------ Data in this exercise
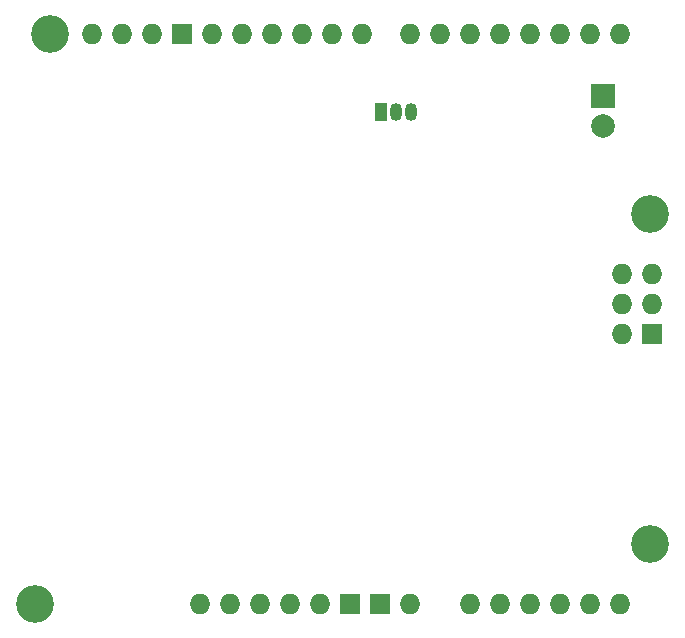
<source format=gbs>
%TF.GenerationSoftware,KiCad,Pcbnew,8.0.3*%
%TF.CreationDate,2025-01-08T21:35:48+01:00*%
%TF.ProjectId,ArduinoNICShield,41726475-696e-46f4-9e49-43536869656c,rev?*%
%TF.SameCoordinates,Original*%
%TF.FileFunction,Soldermask,Bot*%
%TF.FilePolarity,Negative*%
%FSLAX46Y46*%
G04 Gerber Fmt 4.6, Leading zero omitted, Abs format (unit mm)*
G04 Created by KiCad (PCBNEW 8.0.3) date 2025-01-08 21:35:48*
%MOMM*%
%LPD*%
G01*
G04 APERTURE LIST*
%ADD10R,2.000000X2.000000*%
%ADD11C,2.000000*%
%ADD12O,1.050000X1.500000*%
%ADD13R,1.050000X1.500000*%
%ADD14O,1.727200X1.727200*%
%ADD15R,1.727200X1.727200*%
%ADD16C,3.200000*%
G04 APERTURE END LIST*
D10*
%TO.C,J2*%
X163500000Y-70460000D03*
D11*
X163500000Y-73000000D03*
%TD*%
D12*
%TO.C,Q1*%
X147270000Y-71860000D03*
X146000000Y-71860000D03*
D13*
X144730000Y-71860000D03*
%TD*%
D14*
%TO.C,A1*%
X147220000Y-113500000D03*
X122836000Y-65240000D03*
X120296000Y-65240000D03*
X165127000Y-88100000D03*
X165127000Y-90640000D03*
X134520000Y-113500000D03*
X167667000Y-88100000D03*
X165127000Y-85560000D03*
X131980000Y-113500000D03*
D15*
X167667000Y-90640000D03*
X144680000Y-113500000D03*
X142140000Y-113500000D03*
X127916000Y-65240000D03*
D14*
X130456000Y-65240000D03*
X132996000Y-65240000D03*
X135536000Y-65240000D03*
X138076000Y-65240000D03*
X140616000Y-65240000D03*
X143156000Y-65240000D03*
X147220000Y-65240000D03*
X149760000Y-65240000D03*
X152300000Y-65240000D03*
X154840000Y-65240000D03*
X157380000Y-65240000D03*
X159920000Y-65240000D03*
X162460000Y-65240000D03*
X165000000Y-65240000D03*
X125376000Y-65240000D03*
X165000000Y-113500000D03*
X162460000Y-113500000D03*
X159920000Y-113500000D03*
X157380000Y-113500000D03*
X154840000Y-113500000D03*
X152300000Y-113500000D03*
X167667000Y-85560000D03*
X139600000Y-113500000D03*
X137060000Y-113500000D03*
D16*
X167540000Y-80480000D03*
D14*
X129440000Y-113500000D03*
D16*
X167540000Y-108420000D03*
X116740000Y-65240000D03*
X115470000Y-113500000D03*
%TD*%
M02*

</source>
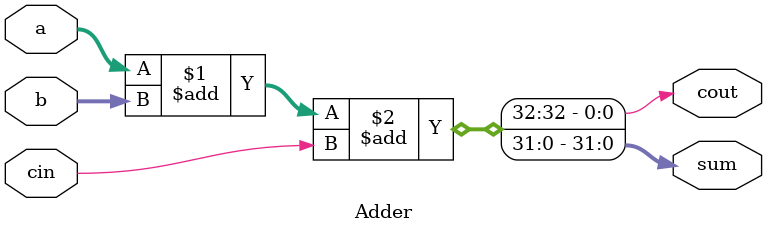
<source format=sv>

module Adder #(parameter N = 32) (a, b, cin, cout,sum);
  input logic [N-1:0] a, b;
  input logic cin;
  output logic [N-1:0] sum;
  output logic cout;
  
  assign {cout, sum} = a + b + cin;		// bit swizlling
  								
endmodule
</source>
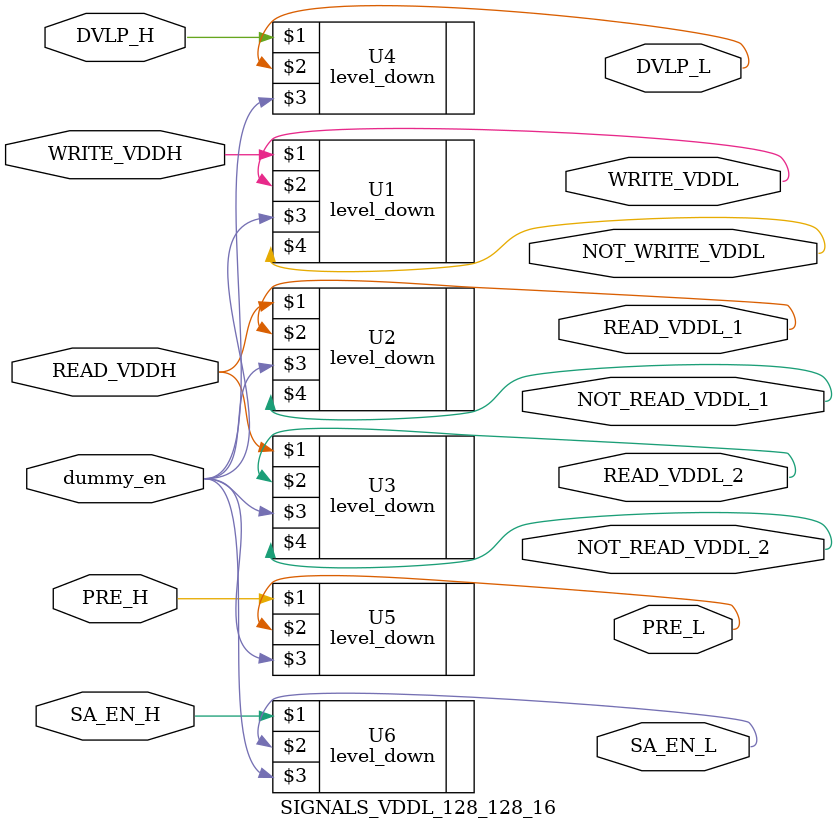
<source format=v>


`include "/ibe/users/da220/Cadence/WORK_TSMC180FORTE/DIGITAL/rtl/level_down/level_down.v"

// NAME MODIFIED //
module SIGNALS_VDDL_128_128_16(
// END MODIFY NAME //
WRITE_VDDH,
READ_VDDH,
DVLP_H,
PRE_H,
SA_EN_H,
dummy_en,
WRITE_VDDL,
NOT_WRITE_VDDL,
READ_VDDL_1,
NOT_READ_VDDL_1,
READ_VDDL_2,
NOT_READ_VDDL_2,
DVLP_L,
PRE_L,
SA_EN_L,
);

// Inputs
input	WRITE_VDDH;
input	READ_VDDH;
input	DVLP_H;
input	PRE_H;
input	SA_EN_H;
input	dummy_en;

// Outputs
output	WRITE_VDDL;
output	NOT_WRITE_VDDL;
output	READ_VDDL_1;
output	NOT_READ_VDDL_1;
output	READ_VDDL_2;
output	NOT_READ_VDDL_2;
output 	DVLP_L;
output	PRE_L;
output	SA_EN_L;

// Wires
wire	WRITE_VDDH;
wire	READ_VDDH;
wire	DVLP_H;
wire	PRE_H;
wire	SA_EN_H;
wire	dummy_en;
wire	WRITE_VDDL;
wire	NOT_WRITE_VDDL;
wire	READ_VDDL_1;
wire	NOT_READ_VDDL_1;
wire	READ_VDDL_2;
wire	NOT_READ_VDDL_2;
wire 	DVLP_L;
wire	PRE_L;
wire	SA_EN_L;


level_down U1(WRITE_VDDH, WRITE_VDDL, dummy_en, NOT_WRITE_VDDL);
level_down U2(READ_VDDH, READ_VDDL_1, dummy_en, NOT_READ_VDDL_1);
level_down U3(READ_VDDH, READ_VDDL_2, dummy_en, NOT_READ_VDDL_2);
level_down U4(DVLP_H, DVLP_L, dummy_en,);
level_down U5(PRE_H, PRE_L, dummy_en,);
level_down U6(SA_EN_H, SA_EN_L, dummy_en,);

endmodule
</source>
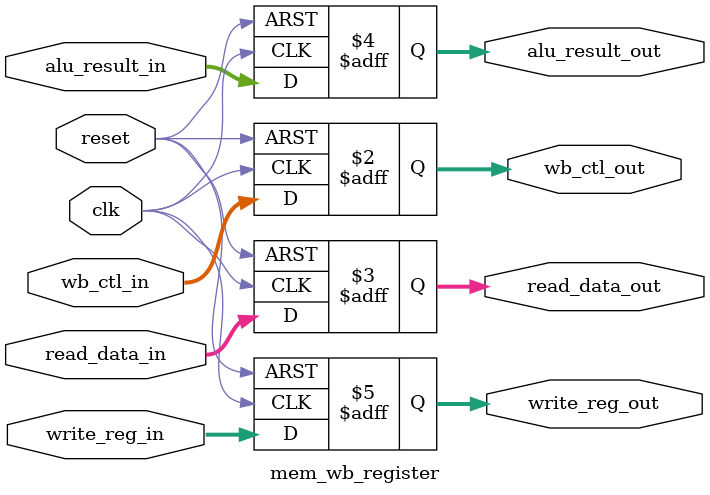
<source format=v>
`timescale 1ns / 1ps

module mem_wb_register
(
    input clk,
    input reset,
    input [1:0] wb_ctl_in,
    input [31:0] read_data_in,
    input [31:0] alu_result_in,
    input [4:0] write_reg_in,
    output reg [1:0] wb_ctl_out,
    output reg [31:0] read_data_out,
    output reg [31:0] alu_result_out,
    output reg [4:0] write_reg_out
);

    always @(posedge clk or posedge reset) 
    begin
        if (reset) 
        begin
            wb_ctl_out <= 2'b0;
            read_data_out <= 32'b0;
            alu_result_out <= 32'b0;
            write_reg_out <= 5'b0;
        end else 
        begin
            wb_ctl_out <= wb_ctl_in;
            read_data_out <= read_data_in;
            alu_result_out <= alu_result_in;
            write_reg_out <= write_reg_in;
        end
    end

endmodule
</source>
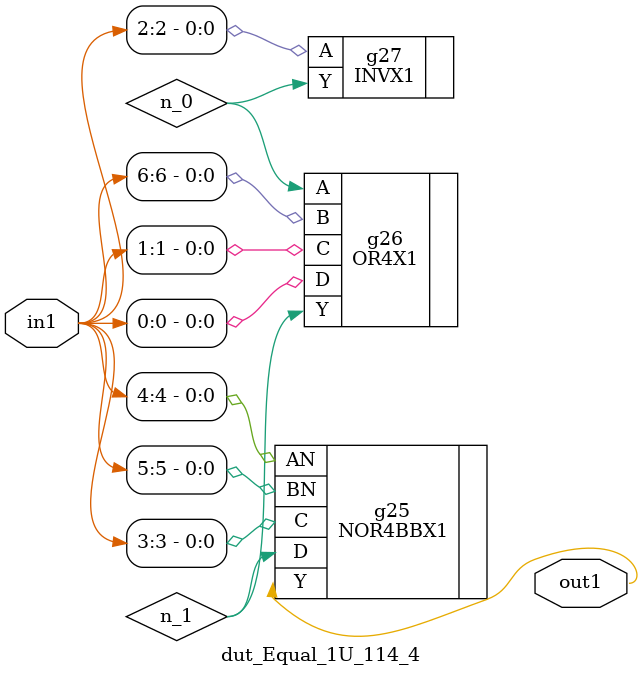
<source format=v>
`timescale 1ps / 1ps


module dut_Equal_1U_114_4(in1, out1);
  input [6:0] in1;
  output out1;
  wire [6:0] in1;
  wire out1;
  wire n_0, n_1;
  NOR4BBX1 g25(.AN (in1[4]), .BN (in1[5]), .C (in1[3]), .D (n_1), .Y
       (out1));
  OR4X1 g26(.A (n_0), .B (in1[6]), .C (in1[1]), .D (in1[0]), .Y (n_1));
  INVX1 g27(.A (in1[2]), .Y (n_0));
endmodule



</source>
------------
Assignment —
In the records above, find the line with "X163500000Y-73000000D03*"; write out exactly that line and each one after it, stopping after the line with "X147220000Y-65240000D03*".

Answer to this task —
X163500000Y-73000000D03*
%TD*%
D12*
%TO.C,Q1*%
X147270000Y-71860000D03*
X146000000Y-71860000D03*
D13*
X144730000Y-71860000D03*
%TD*%
D14*
%TO.C,A1*%
X147220000Y-113500000D03*
X122836000Y-65240000D03*
X120296000Y-65240000D03*
X165127000Y-88100000D03*
X165127000Y-90640000D03*
X134520000Y-113500000D03*
X167667000Y-88100000D03*
X165127000Y-85560000D03*
X131980000Y-113500000D03*
D15*
X167667000Y-90640000D03*
X144680000Y-113500000D03*
X142140000Y-113500000D03*
X127916000Y-65240000D03*
D14*
X130456000Y-65240000D03*
X132996000Y-65240000D03*
X135536000Y-65240000D03*
X138076000Y-65240000D03*
X140616000Y-65240000D03*
X143156000Y-65240000D03*
X147220000Y-65240000D03*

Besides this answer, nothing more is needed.